In the final phase of the Derg regime, Asosa was badly damaged by various resistance movements during military operations and attempts at conquest. The Eritrean EPLF advanced far south from its actual territory in order to weaken the central government, and in January 1990 handed the conquered Benishangul area to the Oromo Liberation Front OLF. However, contrary to expectations, this received little support from the population and was only able to keep Asosa under its control for two months; When she withdrew, she burned down the newly built hospital, destroyed the city's only generator and stole 1.8 million birr from the local bank. The government army fought the OLF with air strikes that killed 19 people and injured 20 in the city. The SPLA from South Sudan was also involved in the fighting over Asosa.

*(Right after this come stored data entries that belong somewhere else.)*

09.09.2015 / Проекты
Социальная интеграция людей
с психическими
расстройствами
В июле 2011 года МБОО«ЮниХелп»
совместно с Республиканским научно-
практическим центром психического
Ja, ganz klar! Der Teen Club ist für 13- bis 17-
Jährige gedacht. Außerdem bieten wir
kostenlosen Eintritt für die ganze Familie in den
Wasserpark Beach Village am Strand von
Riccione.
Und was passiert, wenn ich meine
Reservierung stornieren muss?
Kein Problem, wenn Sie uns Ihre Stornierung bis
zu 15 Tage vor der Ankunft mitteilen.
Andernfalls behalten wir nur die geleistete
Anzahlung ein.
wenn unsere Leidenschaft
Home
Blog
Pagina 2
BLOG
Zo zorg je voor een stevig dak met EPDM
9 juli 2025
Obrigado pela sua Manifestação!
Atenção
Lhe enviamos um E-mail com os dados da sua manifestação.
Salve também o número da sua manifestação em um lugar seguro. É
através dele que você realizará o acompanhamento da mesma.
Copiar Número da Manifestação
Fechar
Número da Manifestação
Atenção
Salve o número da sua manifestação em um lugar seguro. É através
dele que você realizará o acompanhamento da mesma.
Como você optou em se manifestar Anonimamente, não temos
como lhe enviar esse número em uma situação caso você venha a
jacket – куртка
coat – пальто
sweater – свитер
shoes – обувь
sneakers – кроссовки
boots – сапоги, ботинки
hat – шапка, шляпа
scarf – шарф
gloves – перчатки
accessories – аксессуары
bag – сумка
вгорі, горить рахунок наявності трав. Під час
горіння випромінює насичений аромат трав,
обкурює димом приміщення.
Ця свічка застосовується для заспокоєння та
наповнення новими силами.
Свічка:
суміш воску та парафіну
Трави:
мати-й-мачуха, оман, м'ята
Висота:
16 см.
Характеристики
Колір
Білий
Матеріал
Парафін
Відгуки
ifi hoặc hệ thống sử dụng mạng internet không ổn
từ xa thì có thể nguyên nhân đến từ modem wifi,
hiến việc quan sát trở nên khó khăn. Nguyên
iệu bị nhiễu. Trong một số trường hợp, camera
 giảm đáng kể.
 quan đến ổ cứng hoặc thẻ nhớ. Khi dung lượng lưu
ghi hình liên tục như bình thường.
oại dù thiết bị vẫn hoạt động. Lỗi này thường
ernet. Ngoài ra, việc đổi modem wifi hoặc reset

After 1991 Asosa became the capital of the Benishangul-Gumuz region, which was formed as part of the new administrative division of Ethiopia .

traffic

Asosa has an airport with the ICAO code "HASO" and the IATA airport code "ASO".

Web links

Commons : Asosa  - collection of pictures, videos and audio files

swell

  1. a b Central Statistics Agency (CSA): 2005 National Statistics, Section – B Population ( Memento of the original dated February 4, 2016 in the Internet Archive ) Info: The archive link was inserted automatically and has not yet been checked. Please check the original and archive link according to the instructions and then remove this notice. , Table B.4 (PDF; 1.8 MB) @1@ 2Template: Webachiv / IABot / www.csa.gov.et
  2. CSA: The 1994 Population and Housing Census of Ethiopia: Results for Benishangul-Gumuz Region, Volume I: Statistical Report , 1996 (PDF; 48.4 MB), pp. 46, 53, 65
  3. bevölkerungsstatistik.de (2010)
  4. a b c d e f Alessandro Triulzi: Asosa , in: Siegbert Uhlig (Ed.): Encyclopaedia Aethiopica , Volume 1, 2003, ISBN 3-447-04746-1
  5. Local history in Ethiopia ( Memento of September 27, 2007 in the Internet Archive ) (PDF; 242 kB), compiled by Bernhard Lindahl, The Nordic Africa Institute
  6. Alex de Waal, Africa Watch: Evil Days. 30 Years of War and Famine in Ethiopia , 1991 (pp. 322-324, 326, 328)
  7. ^ John Young: Along Ethiopia's Western Frontier: Gambella and Benishangul in Transition , in: The Journal of Modern African Studies , Vol. 37/2, June 1999, pp. 321-346
  8. Ethiopia: "Mengistu has decided to Burn Us like Wood". Bombing of Civilians and Civilian Targets by the Air Force (PDF; 233 kB), Africa Watch, July 24, 1990.